Retinoic acid availability drives the asynchronous initiation of spermatogonial differentiation in the mouse.

Throughout the reproductive lifespan of most male mammals, sperm production is constant because of the regulated differentiation of spermatogonia. Retinoic acid (RA) and a downstream target, Stra8, are required for complete spermatogenesis. To examine the role of RA in initiating spermatogonial differentiation, a transgenic mouse model expressing beta-galactosidase under the control of an RA response element was used. Cells in the neonatal testis undergoing active RA signaling were visualized by beta-galactosidase activity, the relationship between RA and differentiation determined, and the role of RA-degrading enzymes in regulating RA demonstrated.

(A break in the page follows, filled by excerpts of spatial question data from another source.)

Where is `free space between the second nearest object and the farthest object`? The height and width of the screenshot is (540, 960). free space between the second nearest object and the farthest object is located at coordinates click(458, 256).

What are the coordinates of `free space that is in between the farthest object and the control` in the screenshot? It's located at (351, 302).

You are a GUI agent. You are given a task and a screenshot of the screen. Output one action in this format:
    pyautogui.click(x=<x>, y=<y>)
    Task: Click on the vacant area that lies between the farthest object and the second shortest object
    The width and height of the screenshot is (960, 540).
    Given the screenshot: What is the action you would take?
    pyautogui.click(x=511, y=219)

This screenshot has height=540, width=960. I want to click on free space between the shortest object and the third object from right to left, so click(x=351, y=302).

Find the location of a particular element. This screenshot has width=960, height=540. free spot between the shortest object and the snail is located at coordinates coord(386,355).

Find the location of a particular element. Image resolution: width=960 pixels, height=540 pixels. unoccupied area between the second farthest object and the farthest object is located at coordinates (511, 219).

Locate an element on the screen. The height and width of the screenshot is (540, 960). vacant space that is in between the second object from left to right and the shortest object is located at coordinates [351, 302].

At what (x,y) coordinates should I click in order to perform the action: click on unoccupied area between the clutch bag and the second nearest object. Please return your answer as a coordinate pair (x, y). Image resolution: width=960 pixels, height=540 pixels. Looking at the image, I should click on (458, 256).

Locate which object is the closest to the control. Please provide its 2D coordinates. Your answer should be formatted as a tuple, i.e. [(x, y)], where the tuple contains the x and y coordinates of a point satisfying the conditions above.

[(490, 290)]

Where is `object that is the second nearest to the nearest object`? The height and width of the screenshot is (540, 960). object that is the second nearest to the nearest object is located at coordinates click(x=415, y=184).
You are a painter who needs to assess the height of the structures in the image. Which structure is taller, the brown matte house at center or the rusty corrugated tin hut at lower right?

Beta-galactosidase activity was found to be predominantly associated with differentiating, premeiotic germ cells and to be distributed nonuniformly throughout the seminiferous tubules. Additionally, beta-galactosidase activity in premeiotic germ cells colocalized with STRA8 protein and was induced in germ cells with exogenous RA treatment. The RA-degrading enzyme, CYP26B1, was found to have germ cell localization and nonuniform distribution between tubules via immunohistochemistry. Treatment with a CYP26 enzyme inhibitor resulted in an increased number of germ cells with both beta-galactosidase activity and STRA8 protein and an increase in the expression of genes associated with differentiation and reduced expression of a gene associated with undifferentiated germ cells. These results show the action of RA in a subset of spermatogonia leads to nonuniform initiation of differentiation throughout the neonatal testis, potentially mediated through the action of CYP26 enzymes. Thus, the presence of RA is a likely driving factor in the initiation of spermatogonial differentiation and may result in asynchronous spermatogenesis.